Brussels 3 March 2009 – The United Nations Food and Agriculture Organisation (FAO) has agreed a ground-breaking set of best practice guidelines to reduce the accidental deaths of seabirds in fisheries. The new guidelines extend the scope of the FAO’s seabird action plan from just longline fisheries, to also include trawling gear and gill-nets.
Welcoming the new guidelines, Dr Ben Sullivan, Coordinator of BirdLife International’s Global Seabird Programme said: “These Best Practice Technical Guidelines set the gold standard for how fishing nations around the world should take simple, practical steps to halt the appalling loss of seabirds in fishing gear”.

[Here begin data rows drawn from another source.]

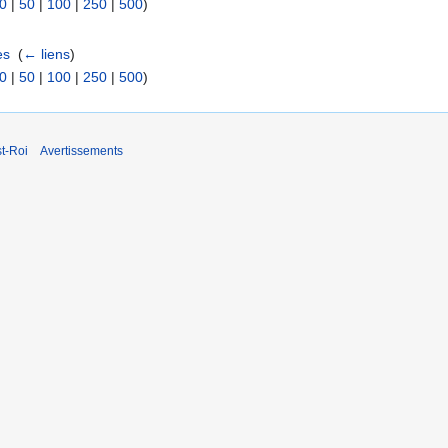
0
|
50
|
100
|
250
|
500
)
es
‎
(
← liens
)
0
|
50
|
100
|
250
|
500
)
t-Roi
Avertissements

Up till now, the FAO’s seabird action plan has only addressed longline fisheries, in which seabirds get caught and drowned while trying to snatch bait from hooks on lines targeting tuna, swordfish, toothfish and other high value stocks.

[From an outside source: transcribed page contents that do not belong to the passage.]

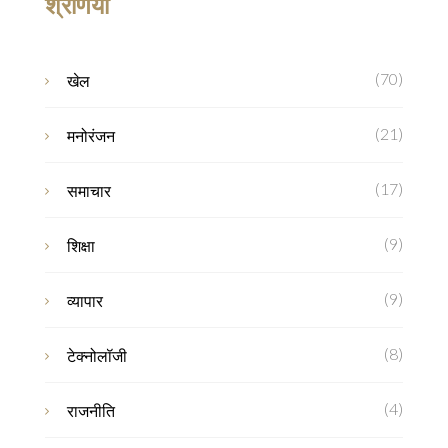
श्रेणियाँ
(70)
खेल
(21)
मनोरंजन
(17)
समाचार
(9)
शिक्षा
(9)
व्यापार
(8)
टेक्नोलॉजी
(4)
राजनीति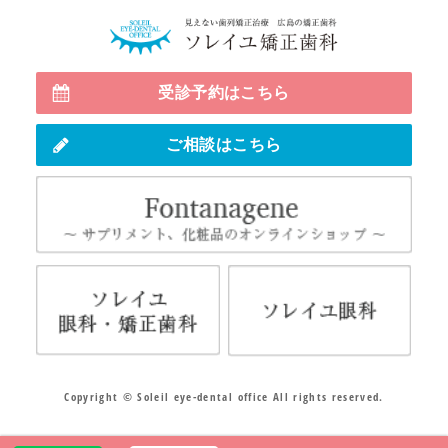
見えない
受診予約はこちら
ご相談はこちら
Fo
ソレイユ眼科・矯正歯科
ソレ
Copyright © Soleil eye-dental office All rights reserved.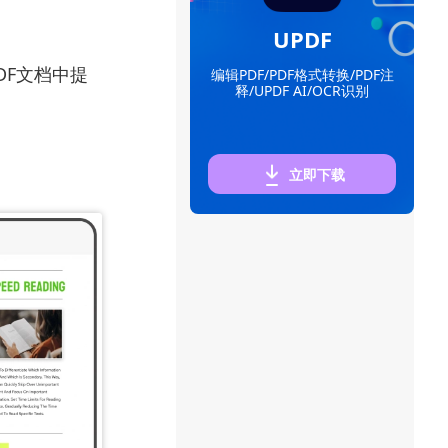
UPDF
DF文档中提
编辑PDF/PDF格式转换/PDF注
释/UPDF AI/OCR识别
立即下载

The new guidelines extend the scope to address what countries can and should do to also reduce bycatch of seabirds in trawling gear and gill-nets. The scope is also extended from fishing nations to the Regional Fisheries Management Organisations (RFMOs) which govern fisheries on the high seas. New standards are set for research and data collection, education, and observer programmes.
“With 18 out of 22 albatross species threatened with extinction, and countless other seabird species snared annually in a cat’s cradle of longlines, trawls and gill-nets, the FAO is to be congratulated on this major step forward”, commented Dr Sullivan.

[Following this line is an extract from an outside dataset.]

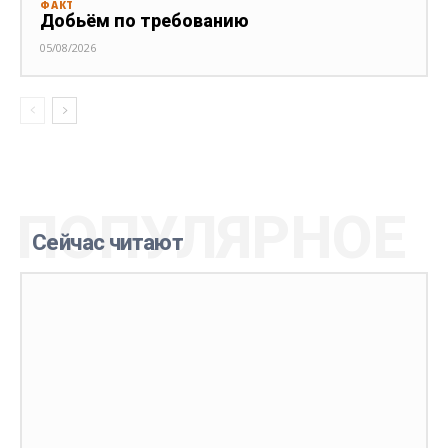
ФАКТ
Добьём по требованию
05/08/2026
ПОПУЛЯРНОЕ
Сейчас читают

“It is now vital that this does not remain a paper exercise to gather dust on shelves, but gets published without delay in the FAO’s Technical Guidelines for Responsible Fisheries so that the guidelines get sharp operational teeth. With the aid of this powerful new tool, countries which already have plans can improve them, and those which are developing plans or have yet to do so have a robust model to build on”.
The new guidelines have special relevance for the EU which is committed to produce in 2009 a Community Plan of Action for reducing seabird bycatch in domestic waters and wherever EC-flagged vessels operate overseas.
 
“This will be the first FAO seabird action plan to address all the different kinds of fishing gears that impact adversely on seabirds” noted Tatiana Nemcova – BirdLife’s Senior EU Advocacy Officer. “The Community Plan of Action cannot come soon enough for beleaguered seabird populations at home and abroad. We look forward to a European seabird plan later this year, moulded by this new best practice, which is fit-for-purpose, enforceable, and global in its outreach and influence”.
The new guidelines were presented today at the 28th session of the FAO Committee on Fisheries (COFI) in Rome, where 100 FAO member countries met to address pressing global fisheries issues. They raise the bar for the FAO’s International Plan of Action by which member countries are encouraged to develop national measures to reduce the slaughter of seabirds in fishing gear.